I think one way to do the pro-Republic idea interestingly is to have the galaxy already be split into a bunch of warring smaller factions and to have the heroes be working on uniting it.

Well, maybe. I’m skeptical of the idea of the Republic myself, though perhaps a better one can be built. Certainly there needs to be a system for worlds to coexist peacefully with each other, but the Republic’s track record isn’t all that good. And that’s if we leave out the Empire period.

I have a low opinion of Ruth Bader-Ginsburg but if you’re making a film celebrating the accomplishments of a (still living!) JEWISH woman, you cast a JEWISH actress. I don’t understand why xwashing is still a thing. People go crazy for good representation and it’s often a big break for unknown actors of color. So the “not bankable” excuse doesn’t hold up, because if your movie is good, your “unbankable” actor will NOT stay that way. Look at John Boyega. Whitewashing/goywashing is stupid.

I think antisemitism works pretty differently from racism. Jewish people in the West are perceived to be white (and are, in many cases? It’s a fine distinction that I’m not always up on), so representation for them often isn’t perceived to be the same kind of diversity win, one that even conservatives grudgingly acknowledge, that it is for more visible minorities. It’s also disturbingly popular on the left to bash on Jewish people and the issues they face, so a lot of the times Jewish people don’t get the usual allies that efforts toward representation do, while their complaints can be dismissed as the whining of a privileged white or white-adjacent group (with Jewish people of color neatly erased in the process.)

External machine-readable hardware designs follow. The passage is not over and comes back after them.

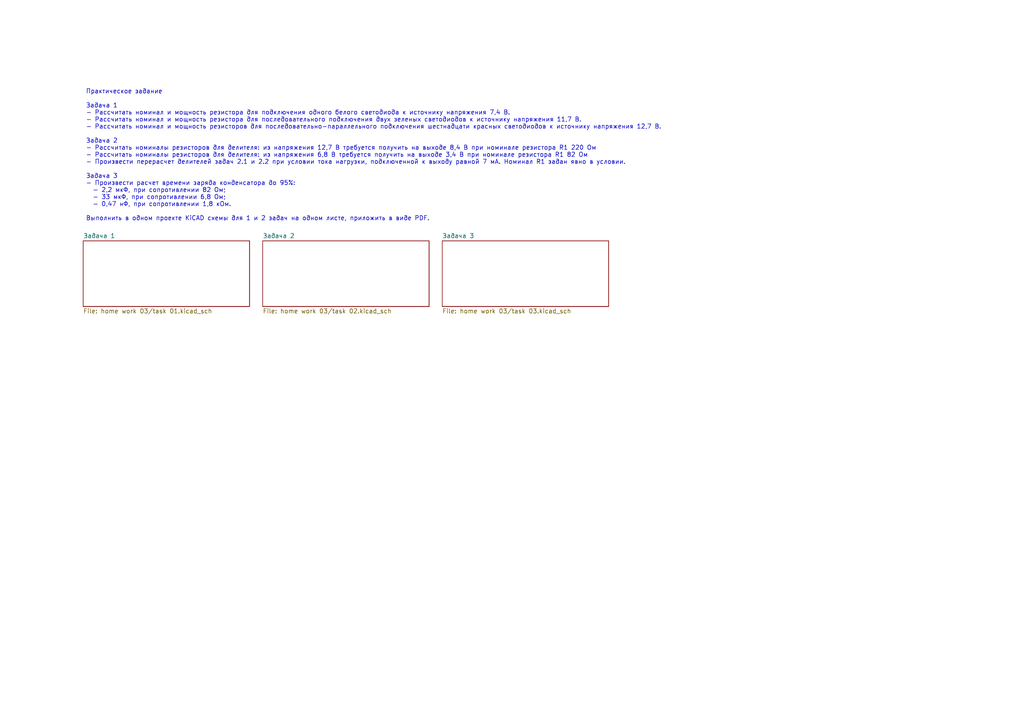
<source format=kicad_sch>
(kicad_sch
	(version 20231120)
	(generator "eeschema")
	(generator_version "8.0")
	(uuid "9a82eafe-f5b3-4471-a454-b226d420650c")
	(paper "A4")
	(lib_symbols)
	(text "Практическое задание\n\nЗадача 1\n- Рассчитать номинал и мощность резистора для подключения одного белого светодиода к источнику напряжения 7,4 В.\n- Рассчитать номинал и мощность резистора для последовательного подключения двух зеленых светодиодов к источнику напряжения 11,7 В.\n- Рассчитать номинал и мощность резисторов для последовательно-параллельного подключения шестнадцати красных светодиодов к источнику напряжения 12,7 В.\n\nЗадача 2\n- Рассчитать номиналы резисторов для делителя: из напряжения 12,7 В требуется получить на выходе 8,4 В при номинале резистора R1 220 Ом\n- Рассчитать номиналы резисторов для делителя: из напряжения 6,8 В требуется получить на выходе 3,4 В при номинале резистора R1 82 Ом\n- Произвести перерасчет делителей задач 2.1 и 2.2 при условии тока нагрузки, подключенной к выходу равной 7 мА. Номинал R1 задан явно в условии.\n\nЗадача 3 \n- Произвести расчет времени заряда конденсатора до 95%:\n  - 2,2 мкФ, при сопротивлении 82 Ом;\n  - 33 мкФ, при сопротивлении 6,8 Ом;\n  - 0,47 нФ, при сопротивлении 1,8 кОм.\n\nВыполнить в одном проекте KiCAD схемы для 1 и 2 задач на одном листе, приложить в виде PDF.\n\n"
		(exclude_from_sim no)
		(at 24.892 25.908 0)
		(effects
			(font
				(size 1.27 1.27)
			)
			(justify left top)
		)
		(uuid "455d2dc5-c8b5-42c9-82de-717c364baf63")
	)
	(sheet
		(at 24.13 69.85)
		(size 48.26 19.05)
		(fields_autoplaced yes)
		(stroke
			(width 0.1524)
			(type solid)
		)
		(fill
			(color 0 0 0 0.0000)
		)
		(uuid "6ca349d5-b34a-4528-8a27-eeb21e406992")
		(property "Sheetname" "Задача 1"
			(at 24.13 69.1384 0)
			(effects
				(font
					(size 1.27 1.27)
				)
				(justify left bottom)
			)
		)
		(property "Sheetfile" "home work 03/task 01.kicad_sch"
			(at 24.13 89.4846 0)
			(effects
				(font
					(size 1.27 1.27)
				)
				(justify left top)
			)
		)
		(instances
			(project "mipt"
				(path "/34d483ea-61c1-4e08-b30a-5dee616d4777/cfdf2a98-d53d-4979-9485-05dd773be1bb"
					(page "4")
				)
			)
		)
	)
	(sheet
		(at 128.27 69.85)
		(size 48.26 19.05)
		(fields_autoplaced yes)
		(stroke
			(width 0.1524)
			(type solid)
		)
		(fill
			(color 0 0 0 0.0000)
		)
		(uuid "7132a0bc-13b2-4baa-a698-d2f083da30bc")
		(property "Sheetname" "Задача 3"
			(at 128.27 69.1384 0)
			(effects
				(font
					(size 1.27 1.27)
				)
				(justify left bottom)
			)
		)
		(property "Sheetfile" "home work 03/task 03.kicad_sch"
			(at 128.27 89.4846 0)
			(effects
				(font
					(size 1.27 1.27)
				)
				(justify left top)
			)
		)
		(instances
			(project "mipt"
				(path "/34d483ea-61c1-4e08-b30a-5dee616d4777/cfdf2a98-d53d-4979-9485-05dd773be1bb"
					(page "6")
				)
			)
		)
	)
	(sheet
		(at 76.2 69.85)
		(size 48.26 19.05)
		(fields_autoplaced yes)
		(stroke
			(width 0.1524)
			(type solid)
		)
		(fill
			(color 0 0 0 0.0000)
		)
		(uuid "ca31be19-098b-42b9-ad83-8f969410d312")
		(property "Sheetname" "Задача 2"
			(at 76.2 69.1384 0)
			(effects
				(font
					(size 1.27 1.27)
				)
				(justify left bottom)
			)
		)
		(property "Sheetfile" "home work 03/task 02.kicad_sch"
			(at 76.2 89.4846 0)
			(effects
				(font
					(size 1.27 1.27)
				)
				(justify left top)
			)
		)
		(instances
			(project "mipt"
				(path "/34d483ea-61c1-4e08-b30a-5dee616d4777/cfdf2a98-d53d-4979-9485-05dd773be1bb"
					(page "5")
				)
			)
		)
	)
)

</source>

Black people being a more visible case of representation in media isn’t privilege, of course, but rather seems to be a symptom of hypervisibility. It seems to me–and this is from a strictly outsider standpoint, of course–that antisemitism works almost the opposite way, by erasure and forced assimilation. The different struggles each group has with representation appear to be outgrowths of the different ways violence and hatred against their identities are expressed.

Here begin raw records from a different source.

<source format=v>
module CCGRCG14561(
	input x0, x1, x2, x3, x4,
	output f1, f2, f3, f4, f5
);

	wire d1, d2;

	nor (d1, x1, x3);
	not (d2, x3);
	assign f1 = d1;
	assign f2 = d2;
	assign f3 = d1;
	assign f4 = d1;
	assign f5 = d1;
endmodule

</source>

I have a great idea for a movie. The premise: every bad person has a reason for being bad and if you can understand them you can help them not be bad. But then we learn that some bad people don’t have solid reasons for being evil and the whole movie was wasted figuring that out. Actually that sounds like a terrible idea nobody do that that’d be a stupid movie

Worse, the entire point was to yell SIKE!! at the fans for daring to speculate or have theories about anything ever.